If you are a financial, if your IT company is supplying into it, they're all going to have different competent authorities, but the requirements are going to be exactly the same.
That's why they made it a regulation.
So it's reasonable.
Okay.
An ITC provider should accept that the financial entity will ask to yeah.
Penetration.
If you are a third party supplier to a financial entity and you are providing services, which they support, they're critical, important services as they define them, they will be wanting to do pen testing on those.
Yeah.
And they should contractually be out that they're allowed to do it under DORA.
Yeah, that one, let me just see.
How do I, how would I define my third party risks and how would, yeah, I've already done that one.
Sorry.
I've answered that questions.
Yeah.
Is competent authority in a jurisdiction any different from that for ISO 27001?
Yeah, we don't talk about competent authorities in ISO 27001.

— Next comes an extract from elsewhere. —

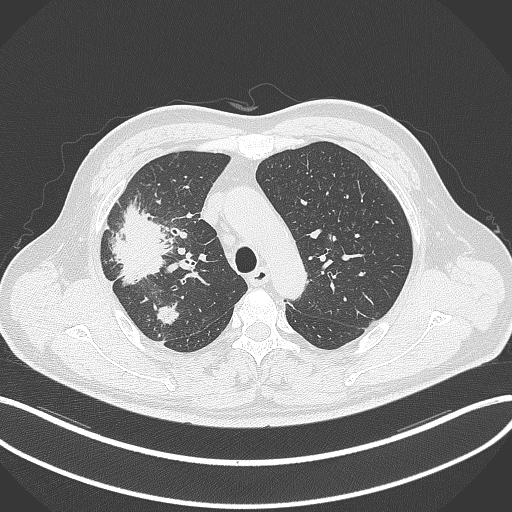
Chest CT, one axial slice; position 246 of 348 along the scan axis; reconstruction kernel B70f; lung window (W 1500 / L -600 HU); 1 mm slice thickness; 512 × 512 image matrix, field of view 400 × 400 mm. Patient: male, 55 years. From the clinical record (not read from this slice): clinical TNM (as recorded): T3 N2 M1.
Annotated regions visible in this slice (bounding box drawn by a radiologist):
- lung tumour (recorded histology: adenocarcinoma): box from (x=107, y=199) to (x=171, y=289) px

So competent authority, so the best way to think about, you'll probably come across it more, is whoever enforces GDPR in the country.
They're a competent authority for GDPR.
If you do things with NIS, you'll know there's competent authorities for whatever sectors you're working with.
So what you would say in your 27001 is the competent authorities would be an interested party potentially.
You'd say your financial entity, but you're definitely thinking about competent authority would be an interested party in that.
Okay.
I think I have answered all the questions there now.
If anybody has any more questions, please add.
Okay.
Right.
Okay.
I will give you, we're coming up to the end of it.
Well, thank you very much for your time.
Hope you all found that useful and good luck on your DORA journey.